Top of Raw data

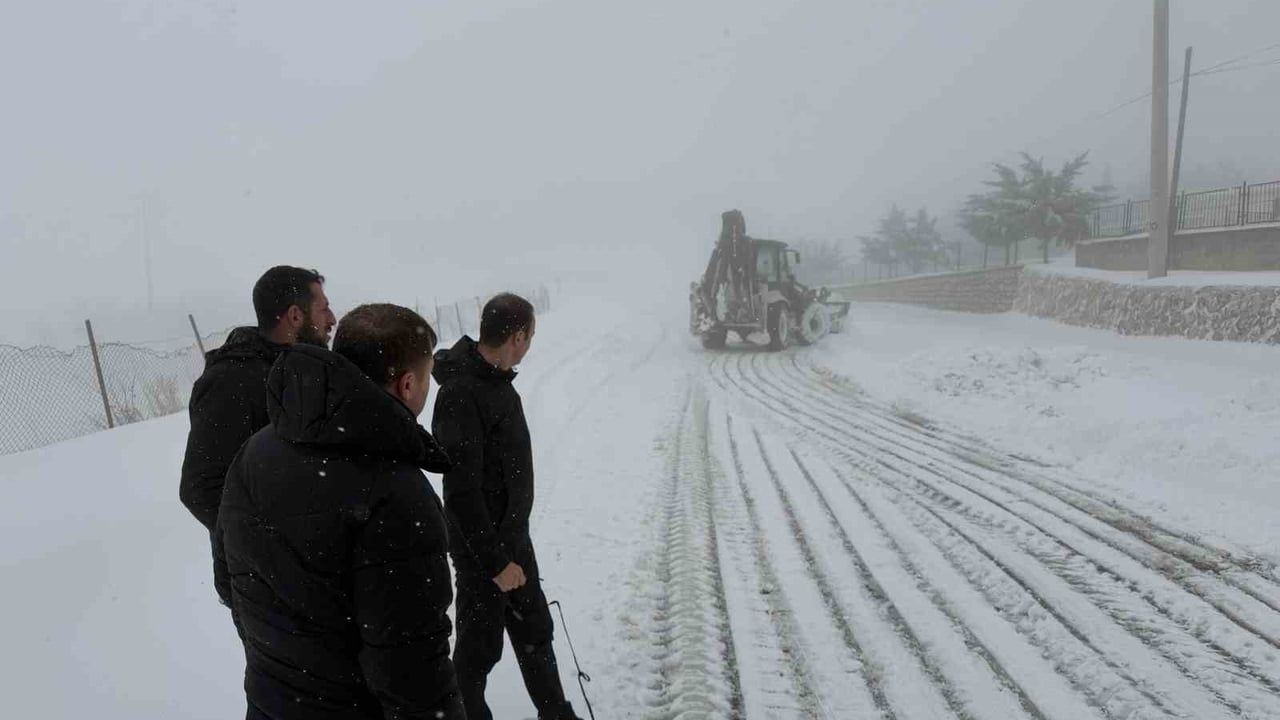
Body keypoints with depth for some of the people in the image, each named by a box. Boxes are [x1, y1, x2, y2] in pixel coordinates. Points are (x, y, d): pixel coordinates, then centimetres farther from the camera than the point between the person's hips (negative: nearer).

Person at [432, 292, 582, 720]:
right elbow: (462, 492, -26)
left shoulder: (497, 380, 4)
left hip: (514, 538, 9)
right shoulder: (462, 395, -26)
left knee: (536, 632, 20)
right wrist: (495, 561, -21)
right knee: (481, 645, 7)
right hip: (483, 547, -9)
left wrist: (512, 548, 20)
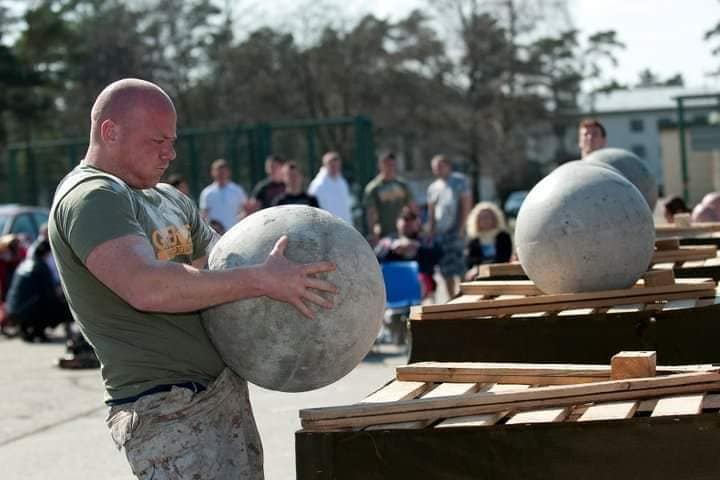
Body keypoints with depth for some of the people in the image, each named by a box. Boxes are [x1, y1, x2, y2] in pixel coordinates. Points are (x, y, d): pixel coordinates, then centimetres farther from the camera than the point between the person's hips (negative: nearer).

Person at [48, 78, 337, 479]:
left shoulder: (169, 200, 17)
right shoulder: (90, 198, -12)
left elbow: (227, 268, 21)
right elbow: (146, 287, -28)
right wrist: (261, 281, -28)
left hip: (227, 395, 9)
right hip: (170, 413, -9)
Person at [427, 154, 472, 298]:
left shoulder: (459, 181, 3)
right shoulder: (433, 187, 16)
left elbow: (466, 205, -4)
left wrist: (461, 228, -12)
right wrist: (431, 232, 7)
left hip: (455, 230, -5)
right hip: (439, 231, 5)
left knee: (459, 267, -13)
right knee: (446, 270, 5)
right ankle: (452, 299, 13)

Bottom of Raw data

◆ Task description:
Rewrite all the rows above, replacing "centimetres" with "centimeters" and changing nothing else. Leave the pictures out of your answer.

◆ Answer to this exercise:
Body keypoints with depth for some of the people in the image, each named by a box. Boxes are [x1, y1, x2, y2] in pixel coordinates. Points are (x, y, d): pixel coordinates, then centimeters farther from the camera than the point between the person's hips (negative: nearer).

Person at [432, 292, 582, 720]:
right elbow: (462, 492, -26)
left shoulder: (497, 380, 4)
left hip: (514, 538, 9)
right shoulder: (462, 395, -26)
left knee: (536, 632, 20)
right wrist: (495, 561, -21)
right knee: (481, 645, 7)
right hip: (483, 547, -9)
left wrist: (512, 548, 20)
Body keypoints with depth for some of the people in the image, each named by a box. Boxes are [x1, y1, x2, y2] in pixel coordinates. Points are (x, y, d): pixel coordinates, then centimeters farther from the camera than the point between the person's hips (negative: nearer).

Person at [48, 78, 337, 479]:
left shoulder: (169, 200, 17)
right shoulder: (90, 198, -12)
left elbow: (227, 268, 21)
right elbow: (146, 287, -28)
right wrist: (261, 281, -28)
left hip: (227, 395, 9)
right hip: (170, 413, -9)
Person at [427, 154, 472, 298]:
left shoulder: (459, 181, 3)
right shoulder: (433, 187, 16)
left elbow: (466, 205, -4)
left wrist: (461, 228, -12)
right wrist: (431, 232, 7)
left hip: (455, 230, -5)
right hip: (439, 231, 5)
left knee: (459, 267, -13)
right knee: (446, 270, 5)
right ankle: (452, 299, 13)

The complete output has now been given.